The White House said new domestic offshore oil drilling was on hold until the disaster had been fully investigated.

VENICE, Louisiana—Oil from a giant Gulf of Mexico slick
washed onto Louisiana shores Friday, threatening an environmental calamity as
President Barack Obama called for a “thorough review” of the
disaster.

With up to
200,000 gallons of oil a day spewing into the Gulf of Mexico from a ruptured
well, the accident stemming from a sunken offshore rig may soon rival the Exxon
Valdez disaster as the worst oil spill in U.S. history.

Strong southeast
winds blew the first oily strands of the slick directly onto the coastal
wetlands of South Pass near the mouth of the Mississippi river late Thursday,
Billy Nungesser, president of Plaquemines Parish, where oil washed ashore, told
AFP.

Hundreds of
miles of coastline were under imminent threat in Louisiana, Mississippi,
Alabama, and Florida, a region that amounts to more than 40 percent of
America’s ecologically fragile wetlands.

A massive
deployment of Coast Guard and private crews scrambled to contain the oil,
fighting choppy seas that made the task more difficult.

Obama said some
1,900 federal response personnel are in the area with 300 boats and aircraft to
combat a slick measuring at least 600 square miles. “We’ve laid 217,000
feet of protected boom and there are more on the way,”

Obama said in Washington.

The president
said he asked Interior Secretary Ken Salazar “to conduct a thorough review
of this incident and report back to me on 30 days” on precautions required
to prevent a recurrence of such a disaster.

Obama said the
government had dispatched teams to the Gulf Coast “to inspect all
deep-water rigs and platforms to address safety concerns.”

British energy
giant BP meanwhile said it is “taking full responsibility” for the Gulf of Mexico oil spill and will pay for
“legitimate claims” stemming from the disaster.

Company
spokeswoman Sheila William told AFP the energy firm was ready to assume costs
related to the cleanup and to reimburse damages suffered from what could become
one of the worst oil spills in history. BP is “taking full responsibility
for the spill and we will clean it up and where people can present legitimate
claims for damages we will honor them,” she said.

BP, which leased
the wrecked rig, no closer to capping the ruptured well.
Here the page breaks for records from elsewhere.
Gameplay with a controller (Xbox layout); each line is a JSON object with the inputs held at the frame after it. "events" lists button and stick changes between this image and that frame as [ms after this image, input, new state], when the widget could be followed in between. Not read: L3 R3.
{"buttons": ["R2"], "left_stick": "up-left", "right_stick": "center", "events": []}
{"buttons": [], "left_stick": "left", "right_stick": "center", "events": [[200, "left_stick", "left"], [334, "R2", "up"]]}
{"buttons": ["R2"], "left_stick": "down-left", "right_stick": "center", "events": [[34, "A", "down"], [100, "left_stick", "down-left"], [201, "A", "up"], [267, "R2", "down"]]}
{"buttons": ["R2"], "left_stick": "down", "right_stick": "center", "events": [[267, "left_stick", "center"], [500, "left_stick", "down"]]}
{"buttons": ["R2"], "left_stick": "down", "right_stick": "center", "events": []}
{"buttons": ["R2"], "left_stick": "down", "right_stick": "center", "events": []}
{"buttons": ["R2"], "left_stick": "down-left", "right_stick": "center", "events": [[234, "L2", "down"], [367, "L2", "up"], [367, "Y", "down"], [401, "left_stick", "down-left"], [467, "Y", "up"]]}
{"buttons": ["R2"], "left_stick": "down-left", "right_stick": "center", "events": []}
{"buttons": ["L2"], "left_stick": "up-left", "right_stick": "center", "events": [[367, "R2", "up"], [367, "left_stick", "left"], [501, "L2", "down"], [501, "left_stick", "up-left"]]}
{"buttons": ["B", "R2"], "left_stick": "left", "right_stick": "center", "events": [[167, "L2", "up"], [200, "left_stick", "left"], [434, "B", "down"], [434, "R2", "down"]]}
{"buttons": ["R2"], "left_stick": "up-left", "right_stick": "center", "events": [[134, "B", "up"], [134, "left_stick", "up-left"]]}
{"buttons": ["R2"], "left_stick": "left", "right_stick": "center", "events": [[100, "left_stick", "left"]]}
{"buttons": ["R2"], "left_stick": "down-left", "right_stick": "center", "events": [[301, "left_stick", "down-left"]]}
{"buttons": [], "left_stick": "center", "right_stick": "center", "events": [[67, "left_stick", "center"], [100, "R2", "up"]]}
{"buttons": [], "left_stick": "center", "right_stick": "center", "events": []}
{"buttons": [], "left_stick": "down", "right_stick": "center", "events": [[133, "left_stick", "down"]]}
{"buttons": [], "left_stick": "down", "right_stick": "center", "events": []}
The region is a prime spawning ground for fish, shrimp, and crab,
home to oyster beds and a major stop for migratory birds.

“For birds,
the timing could not be worse; they are breeding, nesting, and especially
vulnerable in many of the places where the oil could come ashore,” said Melanie Driscoll of the Audubon Society.

The Coast Guard
was coordinating vessels including skimmers, tug boats, and robotic submarines,
which are investigating the underwater damage.

The White House
has gone into emergency response mode to better coordinate resources and try to
avoid the kind of disaster that Hurricane Katrina brought to the region in
2005.

U.S. officials called the event a disaster of
“national significance,” as Louisiana Gov. Bobby Jindal (R) meanwhile declared a
state of emergency and called for urgent help to prevent “catastrophic
loss” of vital spawning grounds and fishing communities from pollution on
a massive scale. Jindal also sought the mobilization of 6,000 National Guard
troops to respond to the crisis. Florida Gov.
Charlie Crist (R) also declared a state of emergency on Friday.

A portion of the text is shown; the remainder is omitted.